▶ [Directions]: If a line in the entries below includes "Blender", pick it out and copy it.

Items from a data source
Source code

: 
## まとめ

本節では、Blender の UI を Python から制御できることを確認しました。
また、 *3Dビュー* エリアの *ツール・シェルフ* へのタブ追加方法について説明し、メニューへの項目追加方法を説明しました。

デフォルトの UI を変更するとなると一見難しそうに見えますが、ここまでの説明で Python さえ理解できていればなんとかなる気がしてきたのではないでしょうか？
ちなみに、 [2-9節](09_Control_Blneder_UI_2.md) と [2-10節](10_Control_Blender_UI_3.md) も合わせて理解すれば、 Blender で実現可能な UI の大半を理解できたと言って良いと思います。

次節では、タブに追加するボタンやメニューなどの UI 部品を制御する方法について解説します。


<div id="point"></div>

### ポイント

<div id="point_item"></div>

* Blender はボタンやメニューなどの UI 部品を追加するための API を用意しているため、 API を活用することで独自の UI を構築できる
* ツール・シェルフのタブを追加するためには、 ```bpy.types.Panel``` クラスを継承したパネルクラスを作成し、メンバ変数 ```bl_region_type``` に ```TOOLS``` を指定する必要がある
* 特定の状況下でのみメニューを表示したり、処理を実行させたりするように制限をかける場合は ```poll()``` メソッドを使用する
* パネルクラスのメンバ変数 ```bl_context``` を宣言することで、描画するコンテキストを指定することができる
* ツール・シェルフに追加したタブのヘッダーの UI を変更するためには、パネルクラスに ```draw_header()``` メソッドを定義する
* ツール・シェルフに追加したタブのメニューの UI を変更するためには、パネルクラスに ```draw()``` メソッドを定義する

▶ [Exercise output]:
本節では、Blender の UI を Python から制御できることを確認しました。
ちなみに、 [2-9節](09_Control_Blneder_UI_2.md) と [2-10節](10_Control_Blender_UI_3.md) も合わせて理解すれば、 Blender で実現可能な UI の大半を理解できたと言って良いと思います。
* Blender はボタンやメニューなどの UI 部品を追加するための API を用意しているため、 API を活用することで独自の UI を構築できる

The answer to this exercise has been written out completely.